PAGE EXTRACT:
--------------------
# worthwhile tt forum ttoc charity



## Gazzer (Jun 12, 2010)

oh come on you knew it would be me again loooool..........

ok so my new challenge is DR Barnados childrens homes, noooooooo not all of them at once dohhhhhhhh. what i would love to do is give some bucks and pizazzzzzzzz to one or two homes per year. am talking about maybe £100 to a home and that would pay for the whole xmas day i feel and maybe if one of us is willing a TT ride to a lucky child?
--------------------
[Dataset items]
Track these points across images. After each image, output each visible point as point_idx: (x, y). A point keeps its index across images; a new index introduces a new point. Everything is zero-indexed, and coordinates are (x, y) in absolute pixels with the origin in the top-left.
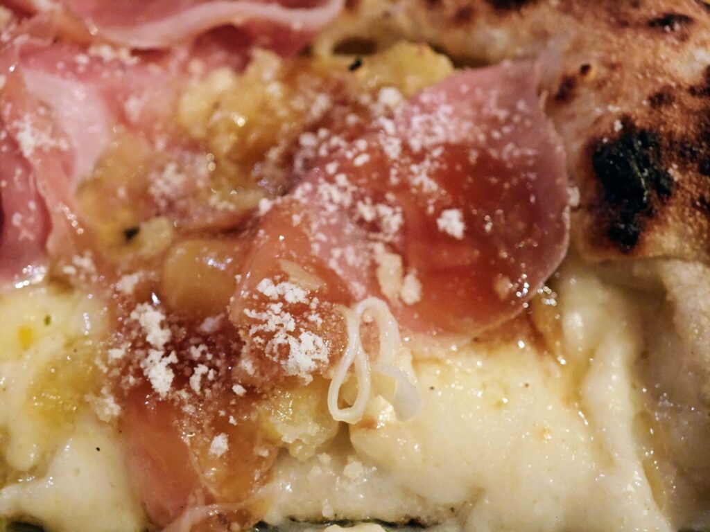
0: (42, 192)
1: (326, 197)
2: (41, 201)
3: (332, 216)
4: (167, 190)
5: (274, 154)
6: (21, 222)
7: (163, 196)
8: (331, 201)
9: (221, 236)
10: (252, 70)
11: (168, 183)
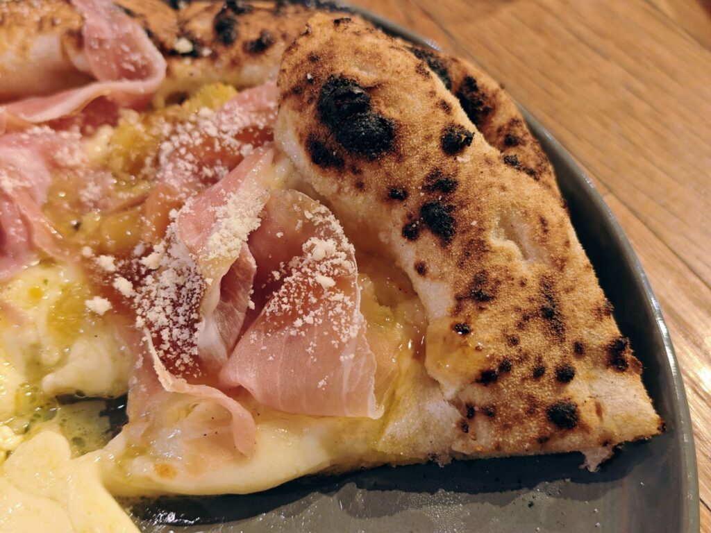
0: (24, 212)
1: (183, 168)
2: (23, 218)
3: (189, 177)
4: (92, 197)
5: (148, 161)
6: (14, 232)
7: (90, 201)
8: (186, 170)
9: (129, 209)
10: (121, 122)
11: (92, 193)
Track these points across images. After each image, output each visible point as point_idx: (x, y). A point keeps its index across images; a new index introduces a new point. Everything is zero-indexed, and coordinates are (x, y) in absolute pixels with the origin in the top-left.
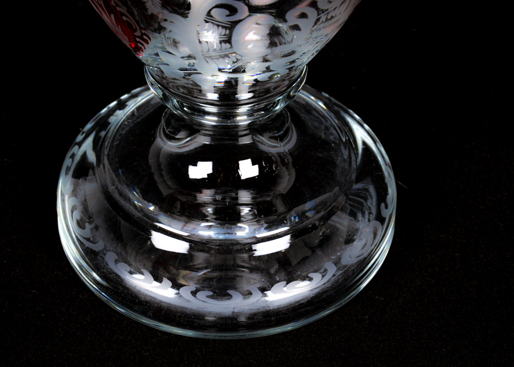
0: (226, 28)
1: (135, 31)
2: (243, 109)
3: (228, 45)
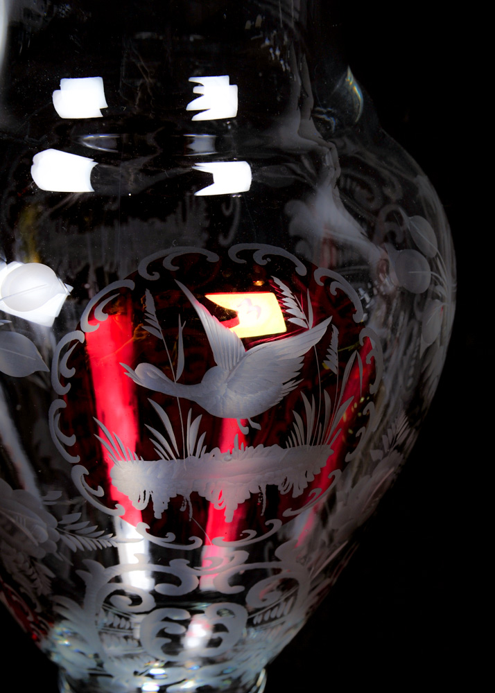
3: (135, 643)
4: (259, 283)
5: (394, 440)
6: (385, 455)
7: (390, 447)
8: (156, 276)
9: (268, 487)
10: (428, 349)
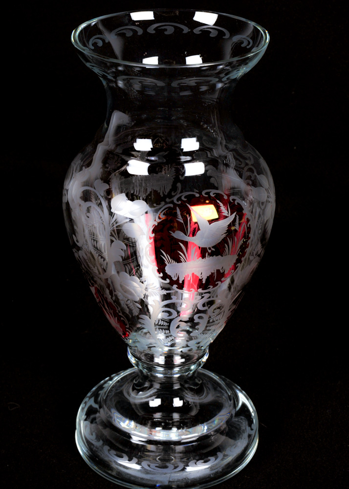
0: (167, 322)
1: (126, 325)
2: (177, 369)
3: (168, 331)
4: (207, 202)
5: (257, 253)
6: (254, 258)
7: (256, 255)
8: (180, 202)
9: (217, 270)
10: (267, 221)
--------------------
APPLY WHAT YOU READ:
[a] In the charity forum post, list every word written with one letter repeated many times for emphasis.
[b] Answer these questions from the charity forum post, marking your answers as the questions are marked:
(i) Under what name and on what date was the post made?
(ii) How many homes per year does the poster hope to help?
(iii) What sum per home does the poster suggest?
[c] Extend the charity forum post, beginning right after its last sentence.
The dataset items have no connection to the forum post above them.

EXPECTED OUTPUTS:
[a]
loooool
noooooooo
dohhhhhhhh
pizazzzzzzzz

[b]
(i) Gazzer, Jun 12, 2010
(ii) One or two homes per year
(iii) £100

[c]
what i need is for either the TT forum or the TTOC to step up and say aiiiiii Gazz we will hold funds and do some leg work for this to happen. what do you need from us? cheers whoever, i need Dr Banardos contacted and homes that would like to partake in our charity event and photo shoot. yes photo shoot with the particular home and the lucky kids we tale out in our cars.........those who are willing. cmon guys gals we waste a £5 with no probs and dont even think about it.......now think about a child childrens lives we could make a lot happier at xmas time........ i know a lot of you dont like me and np's but please support this as it is for kids and a good charity.........me still wuvs you even if you dont like me xxx Gazz


----------



## BrianR (Oct 12, 2011)

Think it is a good shout and a really good cause, but I don't think anyone will be let within a country mile of those kids without a CRB check? Just a thought.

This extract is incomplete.